Von Ärzten kann man nur lernen, mein liebes Tagebuch. So bieten manche Doctores ihren lieben Patienten seit geraumer Zeit eine „Komfortsprechstunde“ an – „eine besondere, speziell auf Ihre Wünsche zugeschnittene Sprechstunde“. Vor allem die Termine werden so gestaltet, dass „eine effektive Zeitplanung möglich und der Praxisaufenthalt so kurz wie nötig ist“. Und das Schönste an der Komfortsprechstunde: Der Kassenpatient muss nicht sechs oder acht Wochen auf seinen Termin warten, sondern kann meist nach wenigen Tagen zur Komfortsprechstunde kommen. Versteht sich, dass „diese Sprechstunde zu den besonderen Leistungen des Arztes“ gehört, „die nicht von Ihrer gesetzlichen Krankenkasse übernommen werden“, wie es auf einer Website eines solchen Arztes heißt. Ach so. Und was kostet diese Leistung? Na ja, zwischen 40 und 90 Euro muss der Kassenpatient für diesen Komfort schon aus eigener Tasche drauflegen. Oder er wartet drei Monate auf seinen Termin. Vor allem Augenärzte, Orthopäden und Gynäkologen sind bei diesen Komfortsprechstunden am Abkassieren. Mein liebes Tagebuch, der ärztlichen Geldgier sind keine Grenzen gesetzt. Wie wär's mit einer neuen Idee: die "Apotheker-Komfortsprechstunde" – natürlich gratis?

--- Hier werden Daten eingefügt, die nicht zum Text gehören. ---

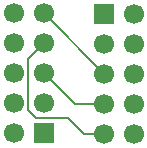
<source format=gtl>
G04 DipTrace 3.0.0.0*
G04 Top.gtl*
%MOIN*%
G04 #@! TF.FileFunction,Copper,L1,Top*
G04 #@! TF.Part,Single*
G04 #@! TA.AperFunction,Conductor*
%ADD13C,0.007874*%
G04 #@! TA.AperFunction,ComponentPad*
%ADD14R,0.066929X0.066929*%
%ADD15C,0.066929*%
%FSLAX26Y26*%
G04*
G70*
G90*
G75*
G01*
G04 Top*
%LPD*%
X552283Y750709D2*
D13*
X499921Y698346D1*
Y529843D1*
X528268Y501496D1*
X632205D1*
X686535Y447165D1*
X753071D1*
X552283Y850709D2*
X753071Y649921D1*
Y647165D1*
X552283Y650709D2*
X655827Y547165D1*
X753071D1*
D14*
X552283Y450709D3*
D15*
X452283D3*
X552283Y550709D3*
X452283D3*
X552283Y650709D3*
X452283D3*
X552283Y750709D3*
X452283D3*
X552283Y850709D3*
X452283D3*
D14*
X753071Y847165D3*
D15*
X853071D3*
X753071Y747165D3*
X853071D3*
X753071Y647165D3*
X853071D3*
X753071Y547165D3*
X853071D3*
X753071Y447165D3*
X853071D3*
M02*

</source>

Mutmaßlich auch wg. Geldgier versuchte das Abmahn-Duo Becker-Wagner zahlreiche Apotheken abzuzocken. Diesen Coup hätten die Beiden mal lieber bleiben lassen. Rechtsanwalt und Apotheker hatten in der Vorweihnachtszeit Abmahnungen an Apotheken verschickt wegen angeblicher Fehler auf den Websites. Jetzt könnte der Schuss nach hinten losgehen. Allein über den von apotheken.de eingeschalteten Rechtsanwalt Timo Kieser wurden 75 Strafanzeigen bei der Staatsanwaltschaft Leipzig gegen beide erstattet. Vorgeworfen wird ihnen (versuchter) gewerbsmäßiger Betrug, (versuchte) Nötigung sowie (versuchte) Gebührenüberhebung. hat Der vom Deutschen Apotheker Verlag beauftragte Anwalt Timo Kieser hat außerdem die Rechtsanwaltskammer Sachsen darum gebeten, berufsrechtliche Maßnahmen gegen Becker einzuleiten. Mein liebes Tagebuch, fraglich, ob dem Duo noch nach Apfel, Nuss und Mandelkern zumute ist.

Ihr Lieben, die Ihr gerne in meinem Tagebuch blättert, lest und kommentiert: Danke, dass Ihr mit mir durch die Höhen und Tiefen eines heißen pharmazeutischen Jahres gegangen seid. Ein frohes Weihnachtsfest!
Und alle, denen in den kommenden Weihnachtstagen ein Nacht- und Notdienst bevorsteht, haben beim Christkind einen Extra-Wunsch frei. Ihr dürft ihn gerne hier ins Tagebuch schreiben. Übrigens, meinen Wunschzettel ans Christkind findet Ihr in der AZ am Montag.